29 avril 2010
Décidément la Belgique nous surprendra toujours. D’abord le 16 juillet 2009, au moment où à Paris se met en place la mission sur le voile intégral, notre amie la sénatrice indépendante Anne-Marie Lizin, membre éminent de la Ligue du Droit International des femmes, reprend l’idée au vol et dépose au Sénat une résolution visant à interdire la burqa en tout lieu. Rebondissant sur ce texte, des élus libéraux déposent une proposition de loi, d’abord au Sénat, puis voyant que l’affaire risque de s’enliser, à la Chambre des députés. Le texte n’y va pas par quatre chemins, même si le mot burqa n’est pas prononcé, il est stipulé que les personnes qui « se présenteront dans l’espace public le visage masqué ou dissimulé, en tout ou en partie, par un vêtement de manière telle qu’ils ne soient plus identifiables » seront punis d’une amende et/ou d’une peine de prison de un à sept jours. Le texte précise qu’il faut entendre par « espace public » l’ensemble des rues, chemins, jardins publics, terrains de sports ou « bâtiments destinés à l’usage du public où des services peuvent lui être rendus » La proposition bénéficie du soutien des cinq partis de la coalition. Et sans coup férir voilà que la commission de l’Intérieur approuve le texte à l’unanimité ! Reste à le faire voter en séance plénière.
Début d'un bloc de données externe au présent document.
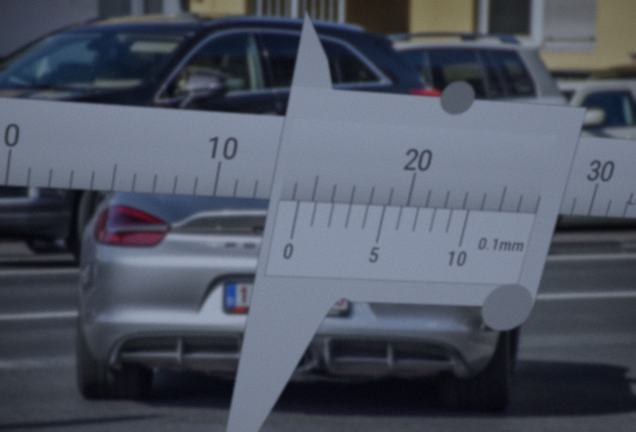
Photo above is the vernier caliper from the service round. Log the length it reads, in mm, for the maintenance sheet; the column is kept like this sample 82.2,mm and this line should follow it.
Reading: 14.3,mm
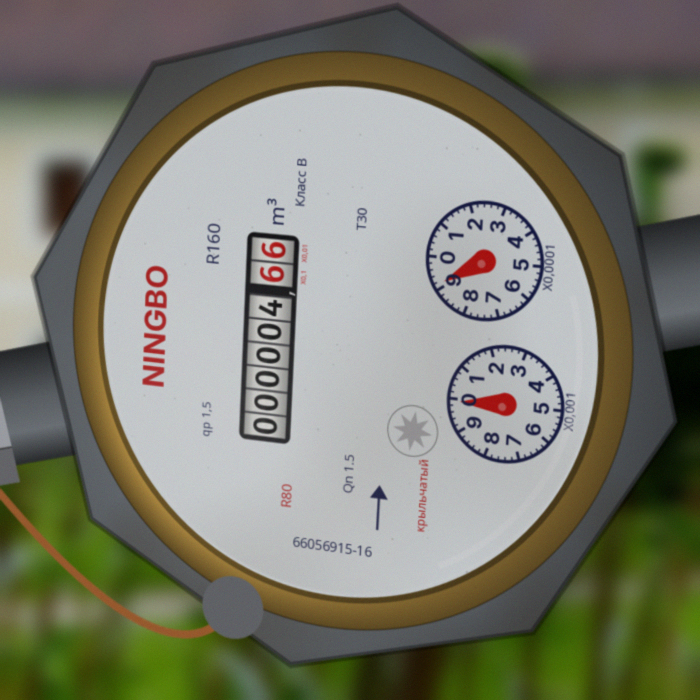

Les Belges vont-ils nous coiffer au poteau ? Il semble bien que oui, car côté français, après avoir fait un travail remarquable, la mission patauge en fin de parcours. A l’approche des élections régionales, sous prétexte que Copé a voulu aller plus vite que la musique en déposant une proposition de loi, sans attendre la remise du rapport de la mission, les socialistes quittent la mission en parlant de récupération politicienne. Et tout le monde, médias, partis, intellectuels, d’y aller d’une petite phrase assassine du style : « il y a des choses plus importantes » « les préoccupations des Français sont ailleurs » « on va stigmatiser les musulmans » « ce sera inapplicable » « on va se faire épingler par la Cour Européenne ». Au total les régionales se traduisent par une abstention record et une remontée spectaculaire du FN… Au lieu de foncer, le gouvernement encore sonné par son échec, ébranlé par les arguments de certains juristes, demande l’avis du Conseil d’Etat, renouvelant ainsi l’erreur de Jospin, lorsqu’il était ministre de l’éducation nationale et qu’il avait été confronté à la première crise sur le voile. Egal à lui-même le Conseil d’Etat prend son temps avant de répondre de façon alambiquée, découpant l’espace public en rondelles selon qu’il lui semblerait ou non judicieux d’interdire… Et chacun de louer la grande perspicacité des sages… Alors loi d’interdiction générale ou non ? Proposition de loi ou projet de loi du gouvernement ? Procédure d’urgence ou non ? L’Elysée, sentant que l’affaire est mal partie et que son électorat attend plus de fermeté, reprend la main. On semble parti pour une procédure d’urgence appliquée à un projet de loi d’interdiction générale précédée par une résolution. C’est peu dire que les protestations de tous côtés se font des plus véhémentes.
Côté belge, alors que tout était prêt pour une confirmation du vote de la Commission à la Chambre des députés, patatras, l’actualité des querelles linguistiques fait irruption sur la scène nationale et le gouvernement présente sa démission au Roi. Plus personne ne parierait un sous sur le passage de la loi. La aussi le bruit assourdissant des « il a tout de même des choses plus importantes » envahit l’espace médiatico-politique. Il faut dire que c’est de l’avenir de la Belgique, de la future présidence de l’Union, de la dissolution de la Chambre, de l’envie de vivre ensemble des Belges dont il s’agit.
Mais voilà, il se trouve qu’au milieu de ce grand désarroi, quelques femmes et hommes politiques, parmi lesquels, naturellement Anne-Marie Lizin, nous donnent une leçon de capacité de conviction et d’action. La fenêtre de tir était on ne peut plus étroite. Il reste une dizaine de jours avant la dissolution de la Chambre. Or la Chambre des députés a voté le texte ce soir à l’unanimité moins deux abstentions. Faut-il encore que le texte passe au Sénat dans les plus brefs délais avant que le couperet de la dissolution ne tombe. L’ « évocation » du texte par le Sénat requiert les signatures de 15 Sénateurs. Cette étape est acquise. Il faut donc désormais limiter la période de débat au Sénat à quelques jours. Aucune raisons de ne pas y arriver, selon des sources bien informées !
Ainsi il y a toutes les chances pour que la Belgique soit le premier pays en Europe à franchir le pas de l’interdiction totale du voile islamique.